# Task to complete
Scan the listing below. Copy each line that contains "tail".

*** Data for this task

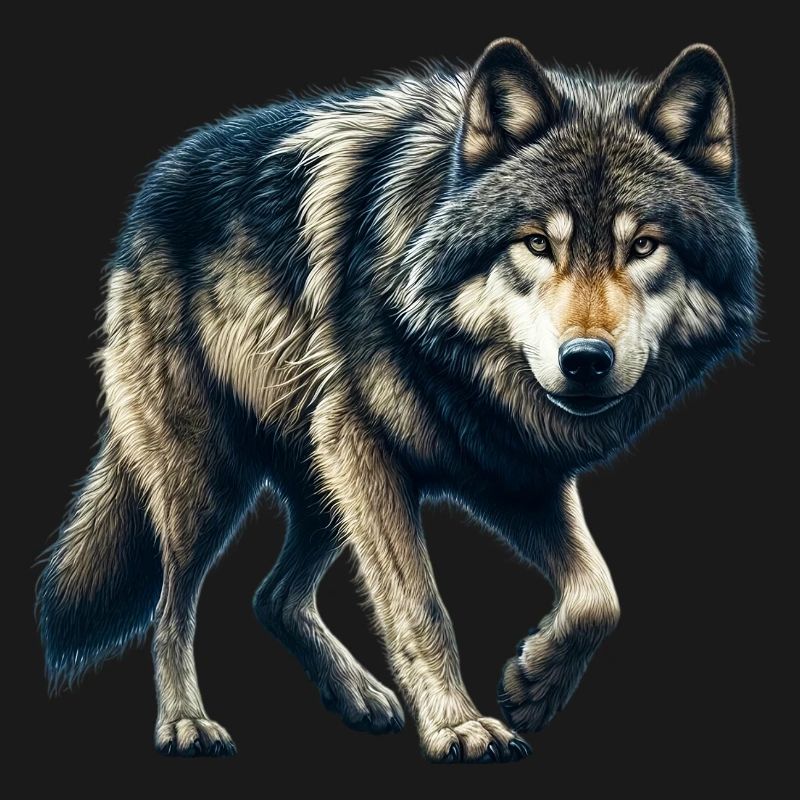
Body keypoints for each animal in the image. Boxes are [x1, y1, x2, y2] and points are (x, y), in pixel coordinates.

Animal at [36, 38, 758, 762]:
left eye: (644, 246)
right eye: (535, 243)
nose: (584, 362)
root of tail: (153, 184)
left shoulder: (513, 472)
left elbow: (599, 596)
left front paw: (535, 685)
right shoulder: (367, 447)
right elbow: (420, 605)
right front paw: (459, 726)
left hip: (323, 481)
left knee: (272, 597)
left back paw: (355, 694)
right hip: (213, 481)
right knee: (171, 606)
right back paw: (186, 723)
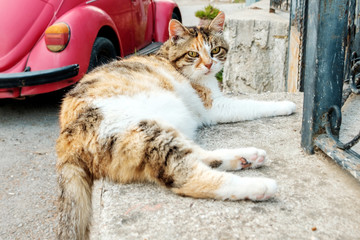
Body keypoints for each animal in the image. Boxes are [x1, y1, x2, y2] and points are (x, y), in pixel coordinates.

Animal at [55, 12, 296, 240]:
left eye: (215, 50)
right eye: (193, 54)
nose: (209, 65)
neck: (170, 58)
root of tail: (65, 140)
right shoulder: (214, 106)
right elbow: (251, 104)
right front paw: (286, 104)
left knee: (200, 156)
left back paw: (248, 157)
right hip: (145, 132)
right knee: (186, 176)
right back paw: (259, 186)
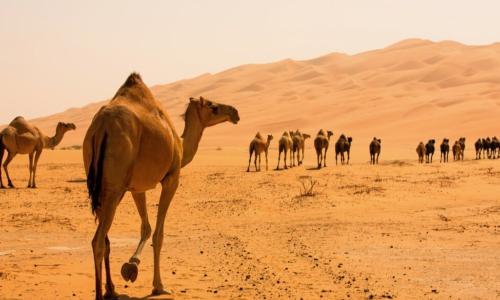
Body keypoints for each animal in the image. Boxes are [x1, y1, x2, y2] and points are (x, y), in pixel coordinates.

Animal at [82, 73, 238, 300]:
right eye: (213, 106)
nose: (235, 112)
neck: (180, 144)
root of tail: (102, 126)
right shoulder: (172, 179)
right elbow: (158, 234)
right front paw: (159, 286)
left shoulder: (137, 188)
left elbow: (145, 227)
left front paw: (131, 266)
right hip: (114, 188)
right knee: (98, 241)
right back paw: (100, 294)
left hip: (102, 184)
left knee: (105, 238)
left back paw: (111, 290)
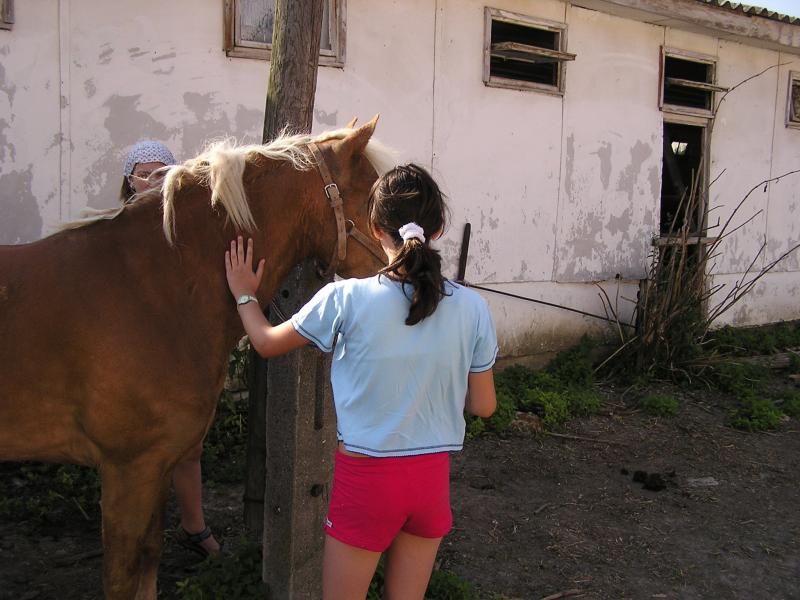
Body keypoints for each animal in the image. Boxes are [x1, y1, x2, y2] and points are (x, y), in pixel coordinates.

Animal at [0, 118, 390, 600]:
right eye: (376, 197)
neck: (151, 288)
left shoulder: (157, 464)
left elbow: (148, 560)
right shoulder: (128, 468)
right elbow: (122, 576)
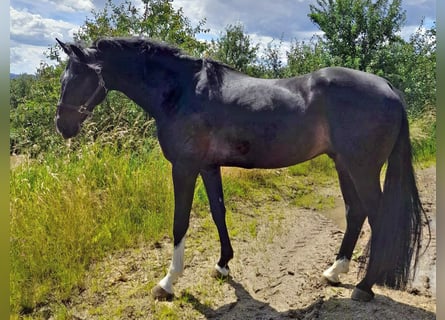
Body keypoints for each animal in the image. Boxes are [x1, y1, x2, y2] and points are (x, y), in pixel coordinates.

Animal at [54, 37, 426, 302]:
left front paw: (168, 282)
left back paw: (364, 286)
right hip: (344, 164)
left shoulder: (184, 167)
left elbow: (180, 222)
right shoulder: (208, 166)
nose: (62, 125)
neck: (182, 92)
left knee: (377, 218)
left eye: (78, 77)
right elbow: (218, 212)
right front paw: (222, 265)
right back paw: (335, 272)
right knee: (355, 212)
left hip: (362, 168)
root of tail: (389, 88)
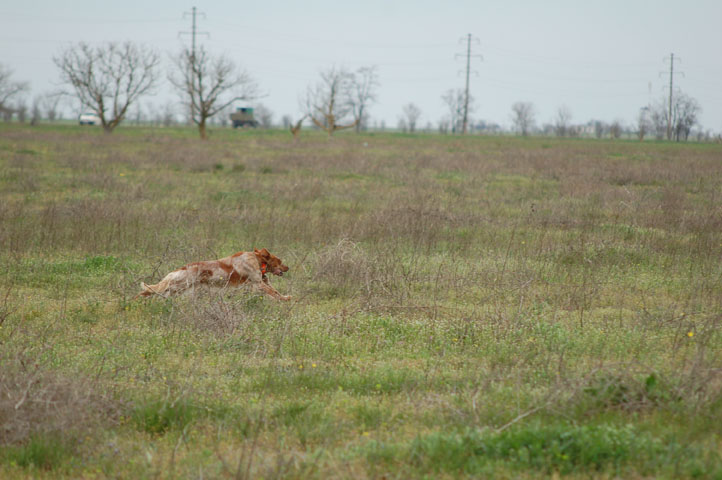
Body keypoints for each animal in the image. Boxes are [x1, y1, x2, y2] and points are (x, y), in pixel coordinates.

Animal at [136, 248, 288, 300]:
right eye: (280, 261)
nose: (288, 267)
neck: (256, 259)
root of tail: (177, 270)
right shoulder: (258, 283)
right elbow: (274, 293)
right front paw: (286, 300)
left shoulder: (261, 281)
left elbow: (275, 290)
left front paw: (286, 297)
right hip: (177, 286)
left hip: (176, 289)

******
*** Data for this task

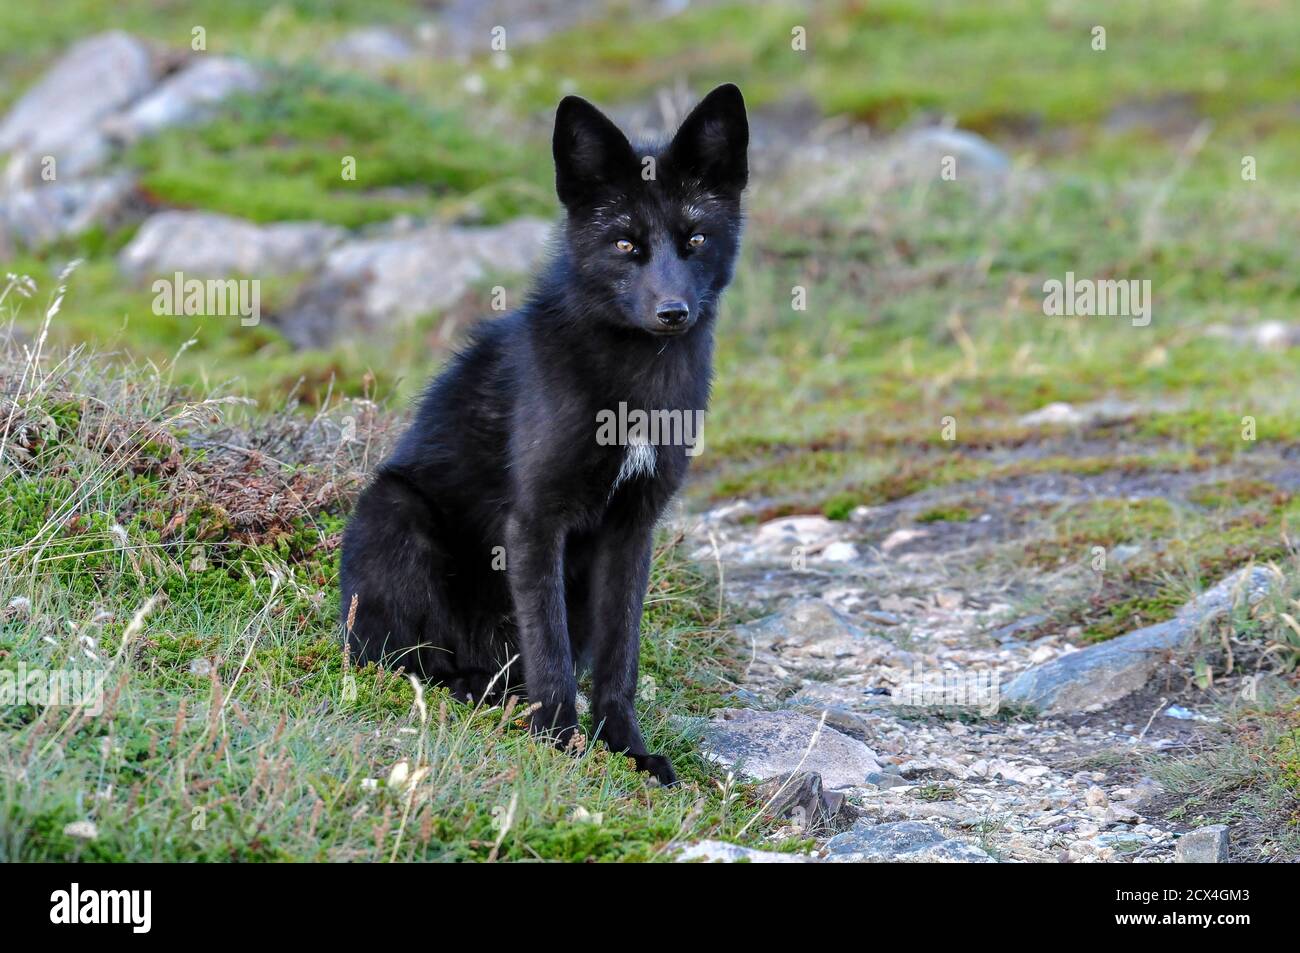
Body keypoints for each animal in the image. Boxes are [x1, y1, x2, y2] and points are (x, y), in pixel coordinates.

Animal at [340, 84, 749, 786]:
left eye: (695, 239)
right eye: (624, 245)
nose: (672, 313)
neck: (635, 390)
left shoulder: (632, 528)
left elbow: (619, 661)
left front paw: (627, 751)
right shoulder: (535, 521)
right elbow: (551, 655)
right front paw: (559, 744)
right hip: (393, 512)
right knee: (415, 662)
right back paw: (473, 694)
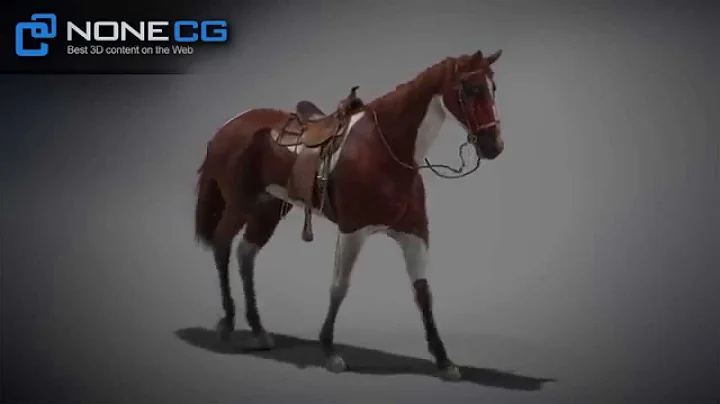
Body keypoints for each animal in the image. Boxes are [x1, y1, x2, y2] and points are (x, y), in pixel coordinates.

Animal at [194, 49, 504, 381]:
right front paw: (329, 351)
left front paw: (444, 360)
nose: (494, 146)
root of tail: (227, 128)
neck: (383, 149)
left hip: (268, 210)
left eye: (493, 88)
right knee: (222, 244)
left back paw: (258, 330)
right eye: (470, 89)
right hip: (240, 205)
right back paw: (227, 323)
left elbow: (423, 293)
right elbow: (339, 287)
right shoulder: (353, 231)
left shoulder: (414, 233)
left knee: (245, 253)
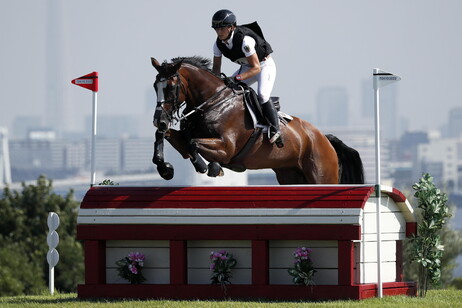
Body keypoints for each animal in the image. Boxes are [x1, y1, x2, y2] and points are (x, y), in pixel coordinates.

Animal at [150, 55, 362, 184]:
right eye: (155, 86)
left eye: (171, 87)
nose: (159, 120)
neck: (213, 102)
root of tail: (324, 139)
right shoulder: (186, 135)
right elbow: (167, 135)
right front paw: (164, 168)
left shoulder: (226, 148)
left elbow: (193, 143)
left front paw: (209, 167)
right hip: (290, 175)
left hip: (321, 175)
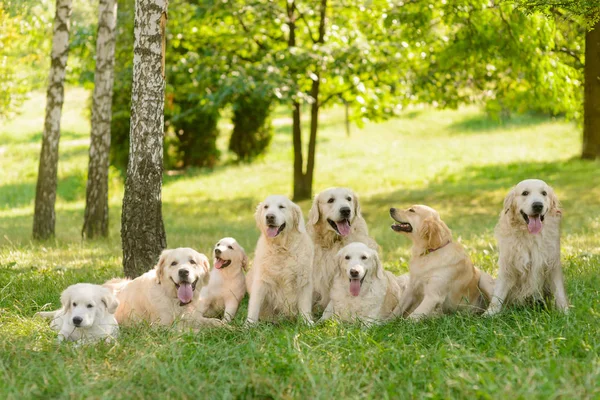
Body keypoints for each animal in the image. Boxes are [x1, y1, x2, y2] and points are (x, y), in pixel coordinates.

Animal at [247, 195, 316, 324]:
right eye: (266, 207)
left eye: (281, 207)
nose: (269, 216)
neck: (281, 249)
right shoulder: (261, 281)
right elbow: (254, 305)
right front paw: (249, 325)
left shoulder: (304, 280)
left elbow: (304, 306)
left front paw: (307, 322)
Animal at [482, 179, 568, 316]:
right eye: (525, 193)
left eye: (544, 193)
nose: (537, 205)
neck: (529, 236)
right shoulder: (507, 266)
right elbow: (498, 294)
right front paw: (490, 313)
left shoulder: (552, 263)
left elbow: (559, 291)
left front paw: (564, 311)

******

# Answer for this exercise
root of tail: (153, 184)
root of tail: (65, 140)
root of tail: (102, 126)
root of tail: (389, 88)
root of tail: (177, 270)
root of tail: (227, 128)
root of tail: (324, 139)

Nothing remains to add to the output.